Insider threats are potentially harmful acts carried out by authorized personnel, both intentionally (sabotage, intellectual property theft) and unintentionally (careless use of computing resources). Recent reports show that 53 percent of organizations and 42 percent of U.S. federal agencies are suffering from insider threats every year. As malicious insiders’ activities make up only a small portion of user activities in a wide range of domains (web and file access, email history), they are difficult to detect and distinguish from legitimate ones.
Le and Zincir-Heywood developed and tested insider threat detection systems based on supervised machine learning algorithms. The systems were developed by training the algorithms on an initial set of malicious and normal users’ data, as confirmed by the manual findings of security analysts. Each system made use of activity log data streams as background for data analysis. These streams included web history, email log and file access, as well as organization structure and user information.
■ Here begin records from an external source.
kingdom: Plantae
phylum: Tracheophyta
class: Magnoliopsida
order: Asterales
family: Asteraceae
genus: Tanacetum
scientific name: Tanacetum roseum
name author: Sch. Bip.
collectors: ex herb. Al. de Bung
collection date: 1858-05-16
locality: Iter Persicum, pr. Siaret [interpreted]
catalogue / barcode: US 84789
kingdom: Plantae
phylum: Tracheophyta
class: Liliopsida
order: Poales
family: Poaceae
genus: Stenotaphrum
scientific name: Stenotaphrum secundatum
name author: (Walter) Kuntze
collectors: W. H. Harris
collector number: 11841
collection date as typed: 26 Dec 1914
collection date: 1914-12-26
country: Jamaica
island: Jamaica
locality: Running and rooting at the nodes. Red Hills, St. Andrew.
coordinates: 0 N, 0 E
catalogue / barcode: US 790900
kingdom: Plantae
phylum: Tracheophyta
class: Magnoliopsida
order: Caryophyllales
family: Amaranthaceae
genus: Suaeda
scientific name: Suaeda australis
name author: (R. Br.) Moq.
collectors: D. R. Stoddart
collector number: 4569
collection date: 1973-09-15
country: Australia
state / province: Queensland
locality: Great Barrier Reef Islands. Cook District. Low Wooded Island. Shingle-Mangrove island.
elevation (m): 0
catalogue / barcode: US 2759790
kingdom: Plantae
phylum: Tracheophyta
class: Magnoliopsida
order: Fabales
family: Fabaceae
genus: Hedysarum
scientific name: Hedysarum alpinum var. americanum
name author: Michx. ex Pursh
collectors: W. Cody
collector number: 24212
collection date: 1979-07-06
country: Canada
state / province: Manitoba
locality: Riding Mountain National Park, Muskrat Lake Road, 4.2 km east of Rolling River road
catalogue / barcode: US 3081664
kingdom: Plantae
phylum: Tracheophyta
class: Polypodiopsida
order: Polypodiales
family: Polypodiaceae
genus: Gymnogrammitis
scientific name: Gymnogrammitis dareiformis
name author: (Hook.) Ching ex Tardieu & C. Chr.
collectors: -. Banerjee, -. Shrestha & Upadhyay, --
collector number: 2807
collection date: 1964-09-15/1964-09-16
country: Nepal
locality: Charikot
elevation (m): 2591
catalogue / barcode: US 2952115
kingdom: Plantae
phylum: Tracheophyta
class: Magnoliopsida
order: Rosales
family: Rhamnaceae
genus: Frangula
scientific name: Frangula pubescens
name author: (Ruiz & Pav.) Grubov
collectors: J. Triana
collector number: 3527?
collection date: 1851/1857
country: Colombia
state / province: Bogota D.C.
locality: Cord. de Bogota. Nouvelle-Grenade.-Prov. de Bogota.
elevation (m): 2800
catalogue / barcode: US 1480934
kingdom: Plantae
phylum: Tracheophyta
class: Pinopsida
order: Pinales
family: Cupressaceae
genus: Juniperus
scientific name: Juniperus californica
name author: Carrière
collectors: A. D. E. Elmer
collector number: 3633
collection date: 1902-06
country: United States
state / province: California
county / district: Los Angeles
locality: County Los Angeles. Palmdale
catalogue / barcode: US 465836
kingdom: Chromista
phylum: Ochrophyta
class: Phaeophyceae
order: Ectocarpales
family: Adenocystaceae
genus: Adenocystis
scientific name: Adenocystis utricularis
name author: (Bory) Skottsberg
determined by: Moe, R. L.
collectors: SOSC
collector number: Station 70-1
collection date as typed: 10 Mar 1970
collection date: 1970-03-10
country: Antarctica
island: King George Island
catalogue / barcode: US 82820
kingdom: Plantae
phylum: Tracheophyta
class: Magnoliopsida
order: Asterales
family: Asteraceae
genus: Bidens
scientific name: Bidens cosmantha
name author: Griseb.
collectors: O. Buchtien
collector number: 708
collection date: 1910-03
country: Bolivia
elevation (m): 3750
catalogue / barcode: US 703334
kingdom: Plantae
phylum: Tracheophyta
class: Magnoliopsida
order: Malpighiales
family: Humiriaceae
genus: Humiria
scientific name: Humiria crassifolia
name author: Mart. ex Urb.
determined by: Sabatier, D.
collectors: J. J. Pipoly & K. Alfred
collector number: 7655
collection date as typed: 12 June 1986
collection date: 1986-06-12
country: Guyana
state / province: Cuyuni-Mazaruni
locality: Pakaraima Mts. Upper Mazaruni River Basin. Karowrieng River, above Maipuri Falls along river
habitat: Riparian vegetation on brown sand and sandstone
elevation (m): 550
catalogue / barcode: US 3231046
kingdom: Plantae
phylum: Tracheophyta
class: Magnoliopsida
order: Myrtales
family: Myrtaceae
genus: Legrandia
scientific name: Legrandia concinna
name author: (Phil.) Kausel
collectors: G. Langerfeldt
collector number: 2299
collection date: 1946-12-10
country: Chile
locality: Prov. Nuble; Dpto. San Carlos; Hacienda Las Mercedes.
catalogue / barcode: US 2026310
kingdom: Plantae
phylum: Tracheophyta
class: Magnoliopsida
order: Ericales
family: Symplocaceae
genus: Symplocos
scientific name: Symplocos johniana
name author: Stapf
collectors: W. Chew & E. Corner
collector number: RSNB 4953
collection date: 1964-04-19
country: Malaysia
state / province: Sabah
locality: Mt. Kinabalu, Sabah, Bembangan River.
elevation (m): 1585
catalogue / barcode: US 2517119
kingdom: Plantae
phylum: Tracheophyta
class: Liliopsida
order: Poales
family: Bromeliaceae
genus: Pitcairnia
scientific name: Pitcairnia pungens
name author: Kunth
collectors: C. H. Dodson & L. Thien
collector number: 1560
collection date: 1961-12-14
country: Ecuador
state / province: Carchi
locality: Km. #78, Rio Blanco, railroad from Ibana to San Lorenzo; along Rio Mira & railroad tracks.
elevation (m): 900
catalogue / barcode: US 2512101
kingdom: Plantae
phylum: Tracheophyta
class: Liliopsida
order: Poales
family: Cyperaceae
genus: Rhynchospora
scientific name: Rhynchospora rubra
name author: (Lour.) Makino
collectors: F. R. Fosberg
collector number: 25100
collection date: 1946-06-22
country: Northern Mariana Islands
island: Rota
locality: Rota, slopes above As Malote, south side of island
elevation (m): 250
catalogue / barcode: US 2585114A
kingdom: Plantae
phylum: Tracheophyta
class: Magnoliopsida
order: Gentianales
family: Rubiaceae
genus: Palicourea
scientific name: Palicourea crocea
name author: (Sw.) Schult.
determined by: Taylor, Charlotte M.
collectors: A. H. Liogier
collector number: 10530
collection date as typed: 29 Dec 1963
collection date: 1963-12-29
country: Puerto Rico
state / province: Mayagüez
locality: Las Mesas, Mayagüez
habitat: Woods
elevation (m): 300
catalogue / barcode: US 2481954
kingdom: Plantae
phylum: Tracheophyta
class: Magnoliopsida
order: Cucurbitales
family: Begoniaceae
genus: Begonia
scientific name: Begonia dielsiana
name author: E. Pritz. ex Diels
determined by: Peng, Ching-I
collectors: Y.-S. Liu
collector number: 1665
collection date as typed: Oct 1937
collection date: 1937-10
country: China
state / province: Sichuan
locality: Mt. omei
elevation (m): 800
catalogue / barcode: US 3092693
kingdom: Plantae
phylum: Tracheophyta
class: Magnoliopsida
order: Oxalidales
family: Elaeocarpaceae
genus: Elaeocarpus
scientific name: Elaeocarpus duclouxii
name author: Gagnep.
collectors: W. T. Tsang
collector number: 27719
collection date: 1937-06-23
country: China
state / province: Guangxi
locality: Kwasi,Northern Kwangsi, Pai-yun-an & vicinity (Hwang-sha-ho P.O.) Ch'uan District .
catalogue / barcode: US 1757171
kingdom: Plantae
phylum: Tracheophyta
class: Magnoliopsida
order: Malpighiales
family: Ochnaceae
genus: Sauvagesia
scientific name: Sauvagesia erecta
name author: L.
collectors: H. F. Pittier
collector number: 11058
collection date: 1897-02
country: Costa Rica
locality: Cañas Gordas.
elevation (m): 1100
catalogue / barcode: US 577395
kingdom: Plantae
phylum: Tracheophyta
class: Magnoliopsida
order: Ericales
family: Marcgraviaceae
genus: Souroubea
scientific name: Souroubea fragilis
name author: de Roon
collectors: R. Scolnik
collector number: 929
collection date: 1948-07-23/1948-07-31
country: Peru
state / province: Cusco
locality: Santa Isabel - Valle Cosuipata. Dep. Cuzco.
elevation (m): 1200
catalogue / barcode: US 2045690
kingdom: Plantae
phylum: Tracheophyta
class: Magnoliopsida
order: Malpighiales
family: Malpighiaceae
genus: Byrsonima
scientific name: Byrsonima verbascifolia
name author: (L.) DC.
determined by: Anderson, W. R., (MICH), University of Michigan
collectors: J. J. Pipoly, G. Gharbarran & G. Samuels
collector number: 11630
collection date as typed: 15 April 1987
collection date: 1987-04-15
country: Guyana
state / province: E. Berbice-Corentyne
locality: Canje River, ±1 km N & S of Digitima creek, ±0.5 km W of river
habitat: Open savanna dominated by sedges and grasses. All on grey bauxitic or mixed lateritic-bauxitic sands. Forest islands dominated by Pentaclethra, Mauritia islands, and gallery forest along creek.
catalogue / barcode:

This data was readied for analysis by extracting the specific data features related to frequency and file statistics such as the number of emails sent and file size.
Systems using Logistic Regression, Random Forest and Artificial Neural Network algorithms were compared using the publicly available insider threat dataset from CERT, simulating an organization with 2000 employees over a period of 18 months. The training data was limited to a maximum of 400 identified “normal” and “malicious” users from only the first 37 weeks, to simulate real-word environments where such data is obtained from a restricted set of sources.
There appear to be trade-offs between the detection rate of all malicious threats and the precision with which the threats are identified; precise results excluding false flags. Logistic Regression achieved high detection rates, while suffering from low precision. The Random Forest algorithm showed very good precision while the Artificial Neural Network gave better malicious insider detection rates in most of the cases tested. One of the four tested insider threat scenarios was shown to be the hardest to detect in all cases. This scenario entailed company insiders surfing job websites and soliciting employment from a competitor, then using a thumb drive to steal company data before leaving. Those malicious actions were performed over a period of 2 months on average, making them hard to detect.
This study shows that a machine learning detection system was able to detect malicious insiders with only limited system training. Different algorithms have different strengths. For example, the high precision Random Forest algorithm can be employed where monitoring resources are limited, whereas the Artificial Neural Network provides higher detection rates, albeit with more false alarms.
It is possible for machine learning algorithms to detect malicious insider threat activity.